Angka itu terdiri dari "subsidi eksplisit" senilai US$41,82 miliar dan "subsidi implisit" US$115,34 miliar.
(Baca: Subsidi LPG Meningkat pada 2022, Rekor Tertinggi Sedekade)
Subsidi eksplisit adalah insentif langsung dari pemerintah yang membuat harga jual bahan bakar di tingkat eceran lebih murah dibanding harga pasokannya.
Sedangkan subsidi implisit adalah insentif tidak langsung, seperti keringanan pajak konsumsi, pembebasan pajak lingkungan bagi pengguna/industri bahan bakar fosil, dan sebagainya.

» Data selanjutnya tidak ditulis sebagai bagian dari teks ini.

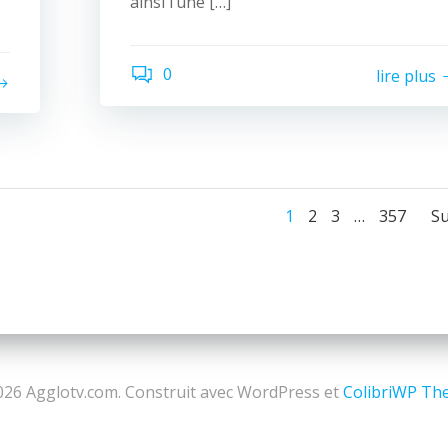
ainsi l’une […]
0
lire plus
Navigatio
Navigati
Page
Page
Page
Page
1
2
3
…
357
Su
des
des
articles
articles
a
26 Agglotv.com. Construit avec WordPress et
ColibriWP Th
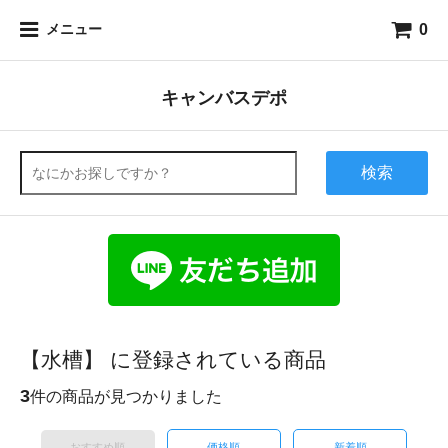
0
メニュー
キャンバスデポ
検索
【水槽】 に登録されている商品
3
件の商品が見つかりました
おすすめ順
価格順
新着順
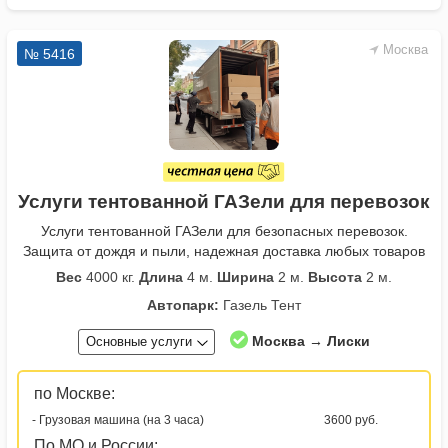
Москва
№ 5416
Услуги тентованной ГАЗели для перевозок
Услуги тентованной ГАЗели для безопасных перевозок.
Защита от дождя и пыли, надежная доставка любых товаров
Вес
4000 кг.
Длина
4 м.
Ширина
2 м.
Высота
2 м.
Автопарк:
Газель Тент
Москва → Лиски
Основные услуги
по Москве:
- Грузовая машина (на 3 часа)
3600 руб.
По МО и России:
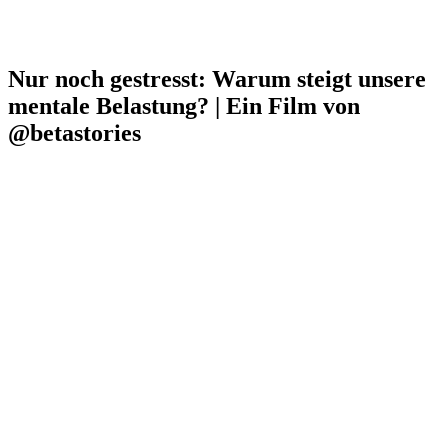
Nur noch gestresst: Warum steigt unsere
mentale Belastung? | Ein Film von
@betastories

Pada 2022 Tiongkok menjadi negara dengan subsidi LPG terbesar di dunia yang nilainya US$54,89 miliar, terdiri dari subsidi eksplisit US$7,12 miliar dan subsidi implisit US$47,77 miliar.
Sementara Indonesia berada di peringkat ke-4 global. Menurut IMF, sepanjang 2022 nilai subsidi LPG di Indonesia mencapai US$8,47 miliar, terdiri dari subsidi eksplisit US$3,69 miliar dan subsidi implisit US$4,77 miliar.
Adapun kini IMF mendorong negara-negara untuk mengevaluasi kebijakan subsidi energi fosil, demi mengurangi pencemaran udara dan mengantisipasi krisis iklim.
"Penghapusan subsidi eksplisit untuk bahan bakar fosil, serta penerapan pajak korektif seperti pajak karbon, bisa mengurangi emisi karbon dioksida (CO2) global hingga 43% pada 2030," kata tim riset IMF dalam laporan IMF Fossil Fuel Subsidies Data: 2023 Update.
Sejalan dengan itu, pemerintah Indonesia pun berencana memangkas subsidi LPG tabung 3 kilogram (kg) mulai tahun depan.
"Nantinya, mulai 1 Januari 2024, hanya yang telah terdata saja yang boleh membeli LPG 3 kg," kata tim Kementerian ESDM dalam siaran pers di situs resminya (9/6/2023).